CONSIGNE 1:
Réécrivez plus brièvement le paragraphe qui commence par « Non, les pingers ont eu » dans le texte sur la mortalité des dauphins, en conservant ses faits principaux.
CONSIGNE 2:
Donnez la suite du texte sur la mortalité des dauphins, en commençant juste après sa dernière phrase.

Par ailleurs, on le sait maintenant, ces dauphins meurent parce qu’ils sont capturés par erreur par des pêcheurs et restent coincés dans des filets de pêche. Les chercheurs et observateurs du laboratoire Pelagis (voir ci-après) de La Rochelle qui effectuent les autopsies des cadavres ont parfaitement documenter les raisons de cette sur-mortalité. Ils meurent par asphyxie au cours d’une lente agonie d’au moins trente minutes, c’est intolérable. Les dauphins sont des mammifères dotés d’une grande sensibilité.

@! : Pourtant depuis trois ou quatre ans, des solutions ont été testées avec la participation des pêcheurs professionnels qui ont accepté de jouer le jeu et d’installer des pingers (émetteurs d’ultrasons répulsifs) et des caméras embarquées sur leurs navires, cela n’aura pas suffi ?

ABD : Non, les pingers ont eu et ont encore un effet limité. D’abord, les dauphins savent les identifier maintenant et le son des pingers a aussi participé à les désorienter. Surtout, les bateaux équipés du dispositif ne sont pas assez nombreux. Ce mille-feuilles de mesures n’est pas efficace, on le voit bien, puisqu’il y a de plus en plus de cadavres de dauphins qui s’échouent sur nos côtes aquitaines et vendéennes.

@! : Quelles solutions proposez-vous alors ?

DONNÉES SOURCES:
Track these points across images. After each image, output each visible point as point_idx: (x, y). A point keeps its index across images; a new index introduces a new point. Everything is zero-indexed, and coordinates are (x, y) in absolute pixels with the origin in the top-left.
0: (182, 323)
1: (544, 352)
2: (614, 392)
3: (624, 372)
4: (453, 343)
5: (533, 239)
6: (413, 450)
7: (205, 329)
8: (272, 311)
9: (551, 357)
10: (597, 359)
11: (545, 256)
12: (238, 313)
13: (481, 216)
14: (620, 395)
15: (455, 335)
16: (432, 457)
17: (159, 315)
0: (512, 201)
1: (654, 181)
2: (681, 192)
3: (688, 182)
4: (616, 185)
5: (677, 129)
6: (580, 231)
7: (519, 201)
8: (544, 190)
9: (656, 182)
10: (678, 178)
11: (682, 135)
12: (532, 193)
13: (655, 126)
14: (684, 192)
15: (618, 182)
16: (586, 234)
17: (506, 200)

...

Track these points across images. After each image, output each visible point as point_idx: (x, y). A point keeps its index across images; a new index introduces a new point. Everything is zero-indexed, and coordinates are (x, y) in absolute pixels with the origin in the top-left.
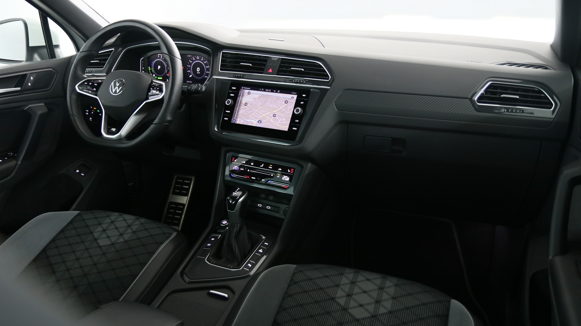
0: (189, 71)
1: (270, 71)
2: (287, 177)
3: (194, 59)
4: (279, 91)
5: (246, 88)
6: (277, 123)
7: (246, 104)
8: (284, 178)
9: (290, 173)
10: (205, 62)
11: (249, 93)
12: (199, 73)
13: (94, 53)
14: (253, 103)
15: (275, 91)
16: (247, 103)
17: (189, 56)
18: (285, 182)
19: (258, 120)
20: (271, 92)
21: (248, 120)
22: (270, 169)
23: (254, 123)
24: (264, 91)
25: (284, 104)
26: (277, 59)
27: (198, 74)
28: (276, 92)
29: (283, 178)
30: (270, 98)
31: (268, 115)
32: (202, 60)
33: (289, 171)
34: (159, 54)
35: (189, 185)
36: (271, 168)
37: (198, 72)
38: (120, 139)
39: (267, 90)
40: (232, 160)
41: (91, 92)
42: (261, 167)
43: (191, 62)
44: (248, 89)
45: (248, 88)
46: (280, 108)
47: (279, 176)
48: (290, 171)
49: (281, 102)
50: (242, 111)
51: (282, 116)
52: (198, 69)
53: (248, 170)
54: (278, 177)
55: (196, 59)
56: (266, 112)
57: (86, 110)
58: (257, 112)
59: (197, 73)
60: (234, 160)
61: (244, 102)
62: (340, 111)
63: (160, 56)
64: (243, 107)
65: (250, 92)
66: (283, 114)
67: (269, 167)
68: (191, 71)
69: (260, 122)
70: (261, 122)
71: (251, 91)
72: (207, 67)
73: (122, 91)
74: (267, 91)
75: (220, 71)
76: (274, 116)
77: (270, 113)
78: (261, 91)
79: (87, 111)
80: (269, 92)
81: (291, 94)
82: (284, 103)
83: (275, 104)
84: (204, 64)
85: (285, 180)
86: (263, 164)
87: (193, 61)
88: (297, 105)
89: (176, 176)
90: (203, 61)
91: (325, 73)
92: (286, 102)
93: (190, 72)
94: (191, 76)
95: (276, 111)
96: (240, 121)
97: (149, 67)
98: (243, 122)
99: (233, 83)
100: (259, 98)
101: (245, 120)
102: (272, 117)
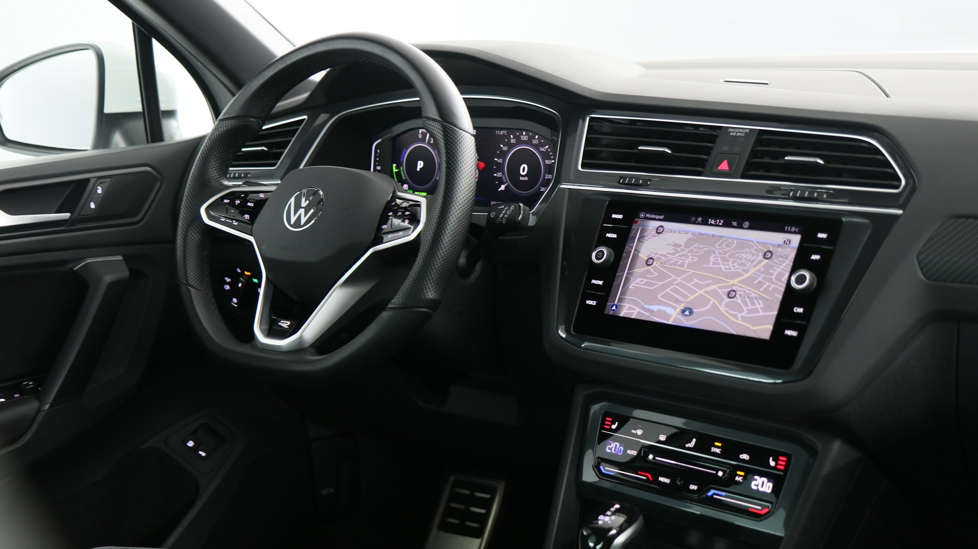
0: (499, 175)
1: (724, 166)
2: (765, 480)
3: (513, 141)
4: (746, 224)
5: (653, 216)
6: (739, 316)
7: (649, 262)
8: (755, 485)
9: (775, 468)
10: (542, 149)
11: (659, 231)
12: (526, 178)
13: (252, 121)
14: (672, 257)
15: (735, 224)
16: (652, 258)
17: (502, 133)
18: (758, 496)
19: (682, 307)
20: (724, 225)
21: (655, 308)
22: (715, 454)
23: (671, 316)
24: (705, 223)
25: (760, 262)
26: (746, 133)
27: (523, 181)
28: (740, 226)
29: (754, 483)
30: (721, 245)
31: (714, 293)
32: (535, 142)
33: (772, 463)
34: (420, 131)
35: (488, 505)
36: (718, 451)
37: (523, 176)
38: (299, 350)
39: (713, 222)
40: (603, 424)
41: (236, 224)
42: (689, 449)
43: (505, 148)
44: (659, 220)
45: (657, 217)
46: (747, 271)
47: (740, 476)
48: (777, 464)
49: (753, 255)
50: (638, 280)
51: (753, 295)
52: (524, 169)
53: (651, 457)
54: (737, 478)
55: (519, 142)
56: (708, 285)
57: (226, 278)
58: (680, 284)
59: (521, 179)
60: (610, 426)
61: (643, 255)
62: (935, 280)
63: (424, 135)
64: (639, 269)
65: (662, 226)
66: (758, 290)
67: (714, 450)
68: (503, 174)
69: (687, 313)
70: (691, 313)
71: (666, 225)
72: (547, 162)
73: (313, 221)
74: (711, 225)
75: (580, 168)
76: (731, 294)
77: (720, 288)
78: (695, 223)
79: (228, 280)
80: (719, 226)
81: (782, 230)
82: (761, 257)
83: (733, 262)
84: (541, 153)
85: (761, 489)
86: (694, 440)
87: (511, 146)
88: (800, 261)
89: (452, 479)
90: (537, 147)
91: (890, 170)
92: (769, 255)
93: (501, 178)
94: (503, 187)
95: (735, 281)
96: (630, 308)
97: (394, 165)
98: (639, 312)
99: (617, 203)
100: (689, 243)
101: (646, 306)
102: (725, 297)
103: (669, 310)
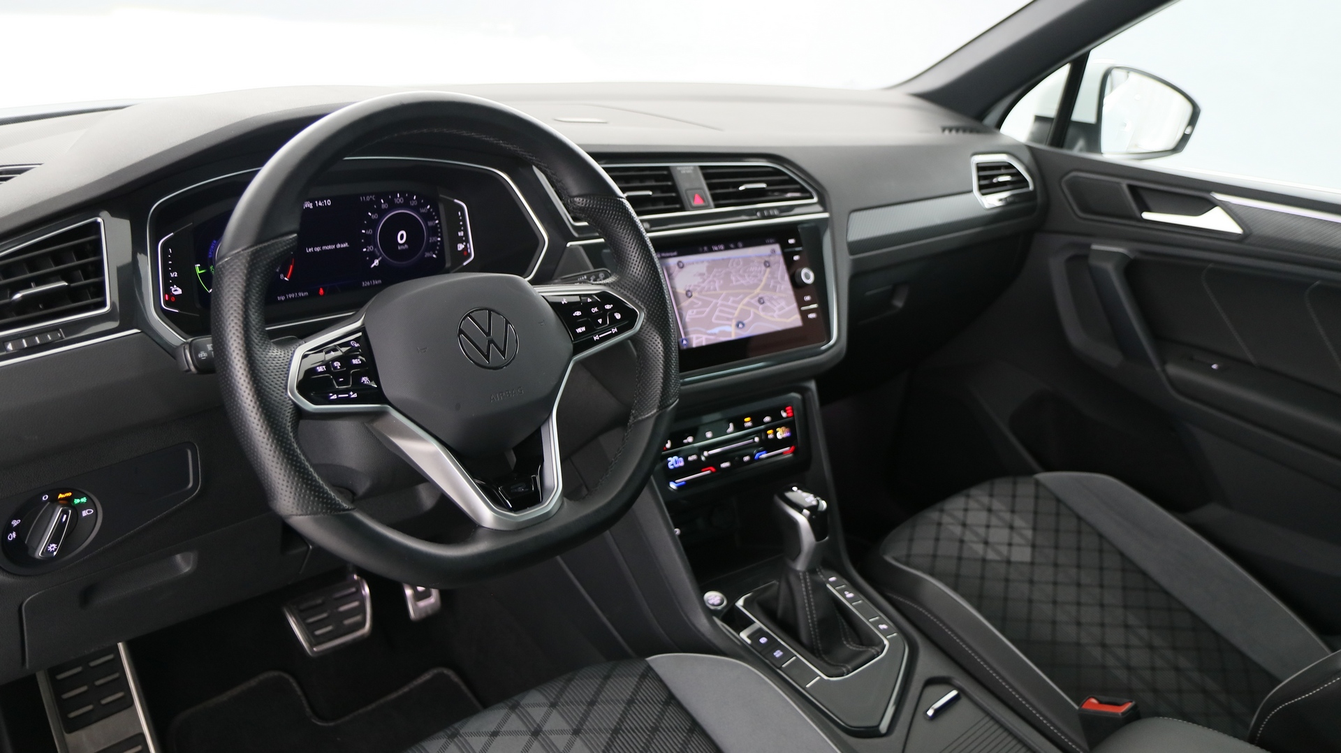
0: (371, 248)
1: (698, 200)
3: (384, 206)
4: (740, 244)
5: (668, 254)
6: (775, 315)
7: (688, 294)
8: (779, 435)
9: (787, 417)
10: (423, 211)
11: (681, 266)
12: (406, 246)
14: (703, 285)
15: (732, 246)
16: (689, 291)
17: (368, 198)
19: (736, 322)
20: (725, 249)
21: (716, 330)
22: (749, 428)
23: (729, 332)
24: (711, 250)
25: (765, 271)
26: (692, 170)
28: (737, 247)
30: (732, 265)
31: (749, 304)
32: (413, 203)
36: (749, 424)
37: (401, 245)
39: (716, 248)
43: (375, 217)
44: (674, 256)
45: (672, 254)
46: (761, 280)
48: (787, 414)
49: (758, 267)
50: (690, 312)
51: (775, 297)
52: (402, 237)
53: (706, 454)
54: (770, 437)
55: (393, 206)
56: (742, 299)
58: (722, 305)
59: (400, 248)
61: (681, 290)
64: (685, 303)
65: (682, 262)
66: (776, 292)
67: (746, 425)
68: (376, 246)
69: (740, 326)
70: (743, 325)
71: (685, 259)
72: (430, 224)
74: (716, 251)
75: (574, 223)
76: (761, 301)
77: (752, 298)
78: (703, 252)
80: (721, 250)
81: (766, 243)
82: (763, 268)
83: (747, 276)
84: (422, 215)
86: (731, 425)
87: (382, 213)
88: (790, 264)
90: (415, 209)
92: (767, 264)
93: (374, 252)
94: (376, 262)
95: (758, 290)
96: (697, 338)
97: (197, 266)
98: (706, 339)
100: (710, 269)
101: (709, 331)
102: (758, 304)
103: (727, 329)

RÉPONSE RÉDIGÉE 1:
Les pingers n'ont qu'un effet limité. Les dauphins savent désormais les identifier, et leur son a contribué à les désorienter. Surtout, trop peu de bateaux en sont équipés. Cet empilement de mesures est inefficace, comme le montre le nombre croissant de cadavres de dauphins échoués sur les côtes aquitaines et vendéennes.

RÉPONSE RÉDIGÉE 2:
ABD : J’en ai parlé à Emmanuel Macron il y a quelques temps, il s’était montré à l’écoute. Je propose une suspension spatio-temporelle, d’une durée de trois semaines à un mois, de la pêche professionnelle dans le golfe de Gascogne à cheval sur février et mars, avec une indemnisation conséquente des pêcheurs, proportionnelle à leur manque à gagner. Pourquoi à ce moment ? parce que c’est la saison de la reproduction des bars qui attirent autant les pêcheurs que les dauphins, ainsi que d’autres espèces. Cet arrêt pourrait se caler avec celui exigé des pêcheurs de soles.

Depuis trois semaines, plus de 300 cadavres de dauphins communs se sont échoués sur les côtes de Vendée et de Charente-Maritime

C’est une question d’intelligence collective. Nous avons eu une réunion récemment avec Christophe Béchu, ministre de la transition écologique, Bérangère Couillard, secrétaire d’Etat à l’Ecologie, Cédric Marteau de la Ligue de la Protection des Oiseaux (LPO), Franck Lalande et Johnny Whal qui représentaient les comités régionaux des pêches, et moi-même en duplex. Il y a eu une bonne écoute et un accueil favorable de la part des ministres sur ce dossier extrêmement sensible. J’ai eu le sentiment que l’urgence de la situation était prise en compte.

@! : Pensez-vous qu’une décision rapide du gouvernement pourrait être prise dans ce sens dès lors ?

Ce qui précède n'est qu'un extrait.